ProfYaffle · 02/08/2017 14:26

The article says not using womens names is an 'age old' tradition. I wonder if Margaret Atwood was referencing it when she wrote the book.

SophieCatScribbles · 02/08/2017 14:31

Noblegiraffe (love the name), just a theory, but I think the very clinical nature of the amputation was done as a very stark contrast to how the handmaids are often punished.

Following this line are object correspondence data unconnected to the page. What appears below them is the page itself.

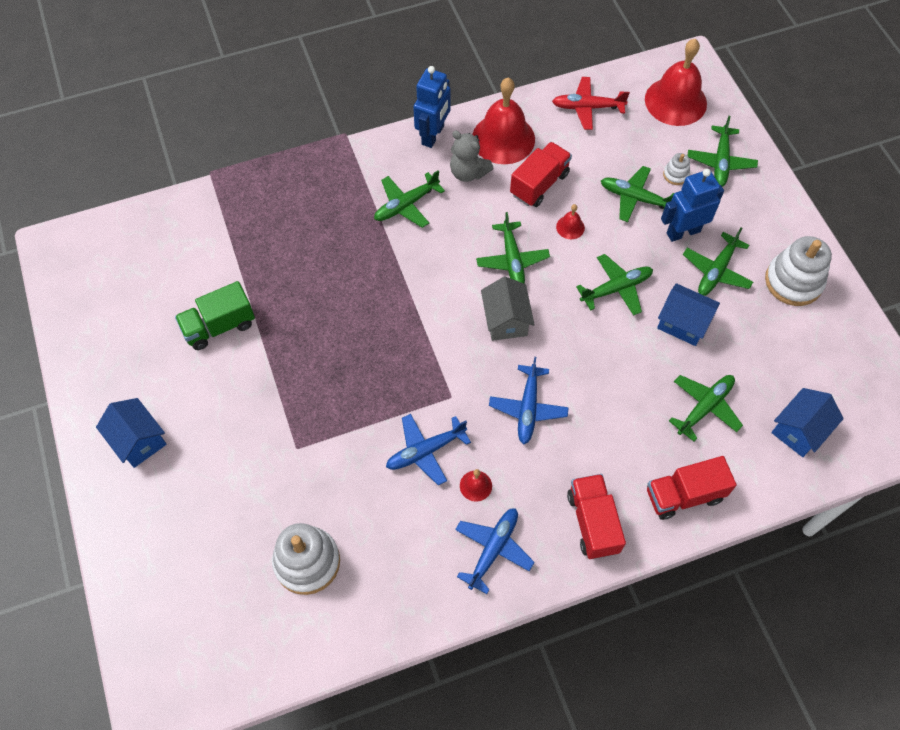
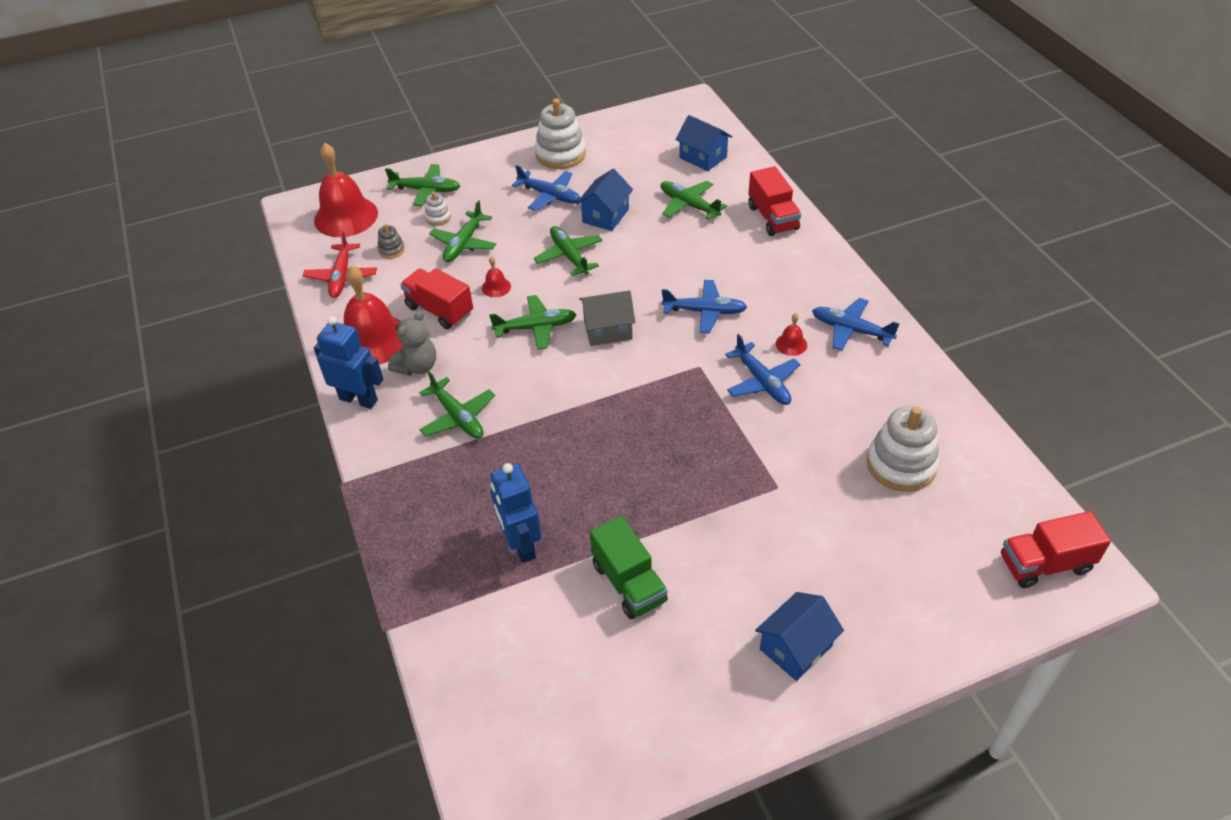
camera: 90 degrees left, 15 degrees down
red truck [567,474,626,559] -> red truck moved to [1001,511,1111,588]
blue robot [661,169,724,242] -> blue robot moved to [490,463,542,563]
green plane [683,228,753,296] -> blue plane [512,165,580,211]
none -> grey stacking toy [378,224,405,259]

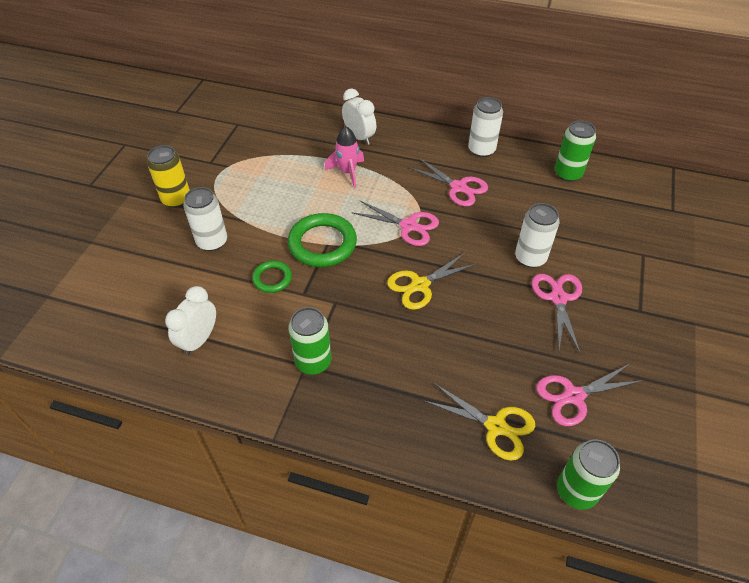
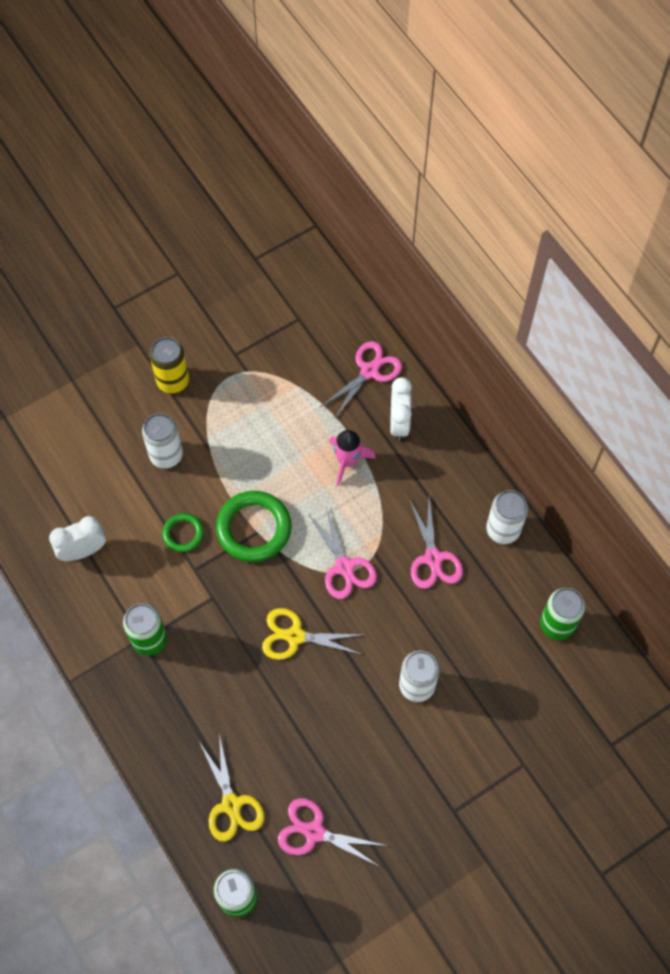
camera: 40 degrees right, 15 degrees up
pink scissors [532,274,582,353] -> pink scissors moved to [320,341,402,419]

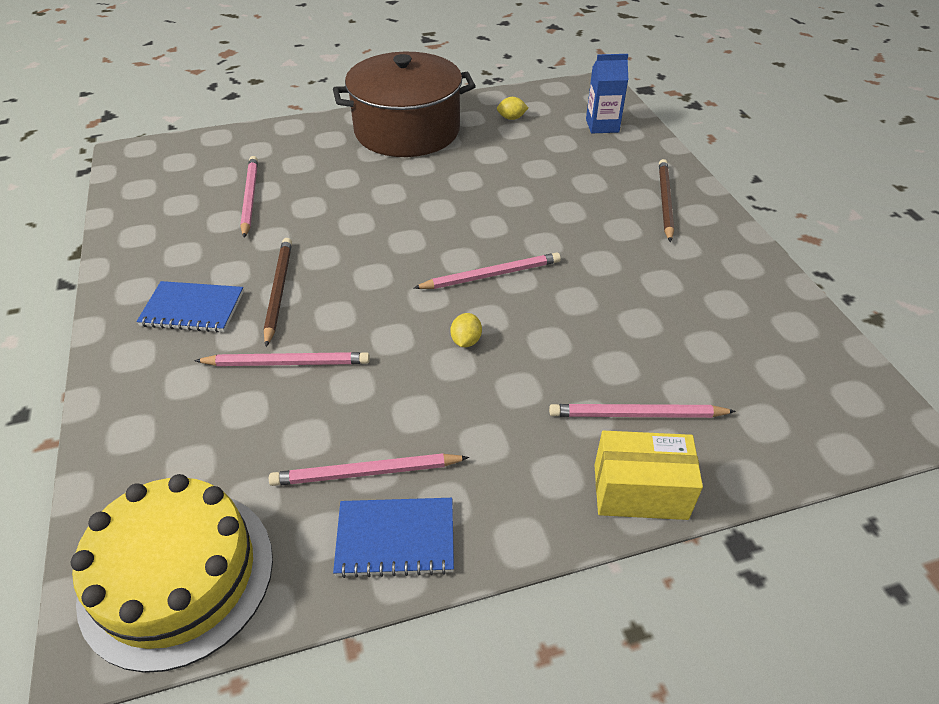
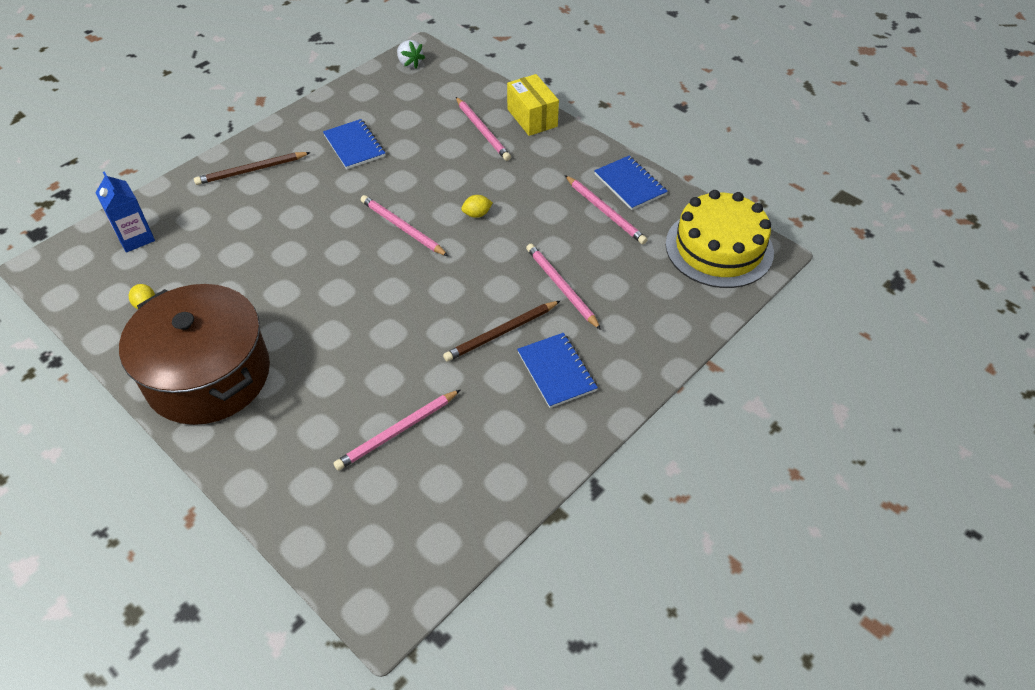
camera: 120 degrees left, 5 degrees up
none -> blue notebook [323,119,385,169]
none -> white strawberry [397,40,425,69]

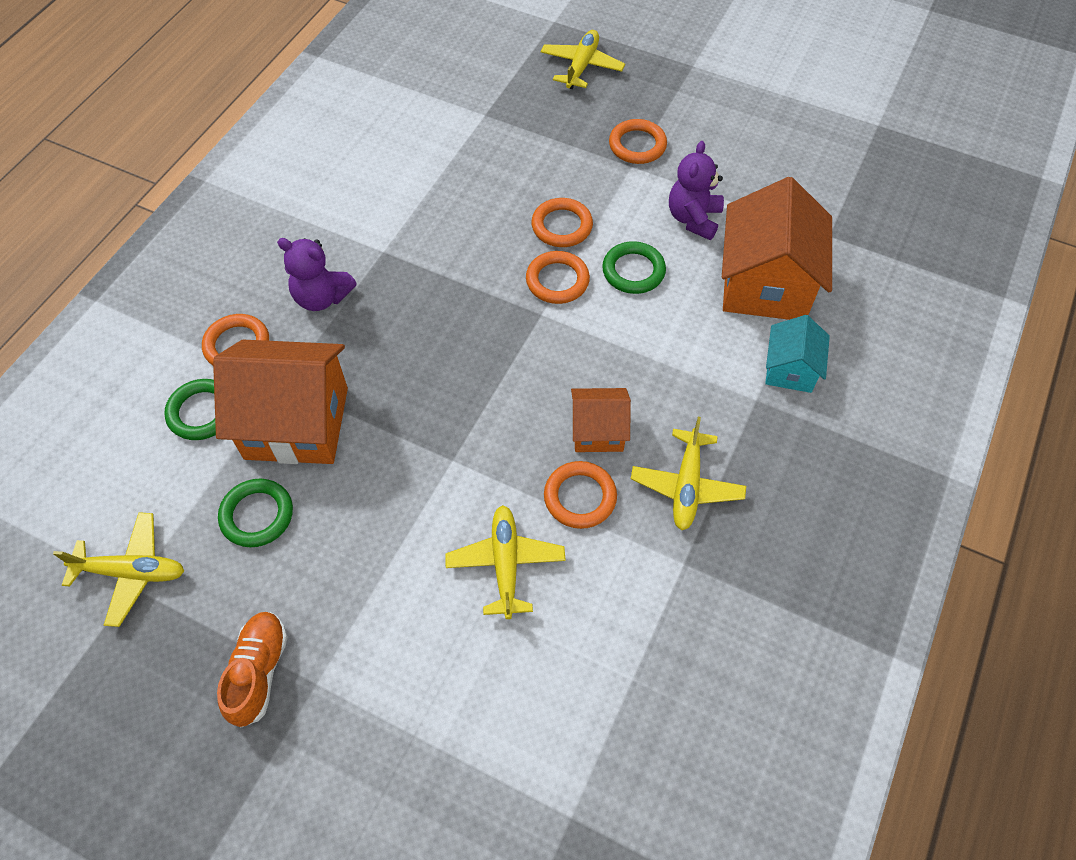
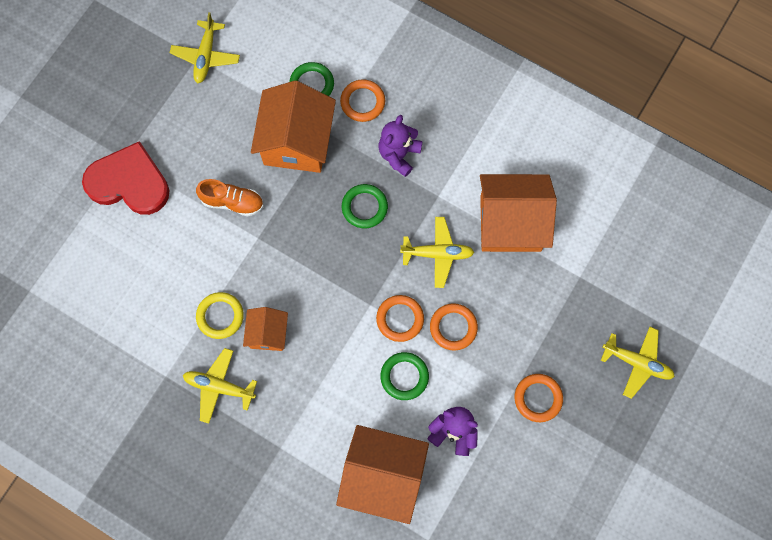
camera: 95 degrees right, 15 degrees up
orange shoe [217,612,288,727] -> orange shoe moved to [196,179,264,216]
green ring [218,479,293,547] -> green ring moved to [342,184,388,228]
yellow plane [445,505,566,619] -> yellow plane moved to [400,217,474,288]
orange ring [544,461,617,529] -> yellow ring [196,292,244,339]
turquoise house [765,315,830,393] -> none
none -> red heart [82,141,170,215]
none -> orange house [480,174,557,252]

According to the 'court' the commanders wife asked for the harshest possible punishment...and although amputation is terrible, and clearly something they do a lot 🙄, he didn't physically suffer. No whippings to the soles of your feet until they are cut open and dripping blood, no stonings or an eye fairly roughly removed (by the look of things with poor Janine) - I noticed the camera focused in twice on his face as he lay there asleep twitching an eye occasionally. Contrast that with those terrible close ups of June as she was whipped. I know the horrible FGM is done in the clinic place, but otherwise handmaid punishment is usually just brutal, instant and they're well awake.

The regime want the women to suffer torture - mental and physical and sexual - whereas the commanders are just punished. Different standards of brutality?

Awful to think that the only doctors who survived the wall were the ones prepared to obey the twisted shit of the regime. The ones strung up were presumably the ones who were decent and ethical and tried to resist...leaving the sort of doctors who will do those unnecessary amputations and mutilations, and offer to rape (can't think of a better phrase) an enslaved, brutalized woman because pregnancy is the only way they survive...

This is one of those rare bits of TV that will haunt me for the rest of my life. I'm so glad they're doing the second series. I'd love them to do a big interview with Margaret Attwood now and get her thoughts on her book given the current global scariness.

BeyondQueenOfLists · 02/08/2017 15:02

I'm keeping a very close eye on my Turkish friends fb, orlantina. She only just missed the terrorist attack in Attatürk airport last year, so I've been panicking about her for a while :(

Crinkle77 · 02/08/2017 15:37

SophieCatScribbles some of the doctrs who were on the wall were those that performed abortions and sterilisations.

SophieCatScribbles · 02/08/2017 16:29

Crinkle77 I'm thinking that was because those were things that went against their very hardline religious beliefs and the need to have as many children as possible born in Gilead - even if those involved didn't want children for personal reasons... Wasn't there a scene earlier with some guy saying that he didn't want a family yet? The pressure on young people was clearly there before Gilead really got going.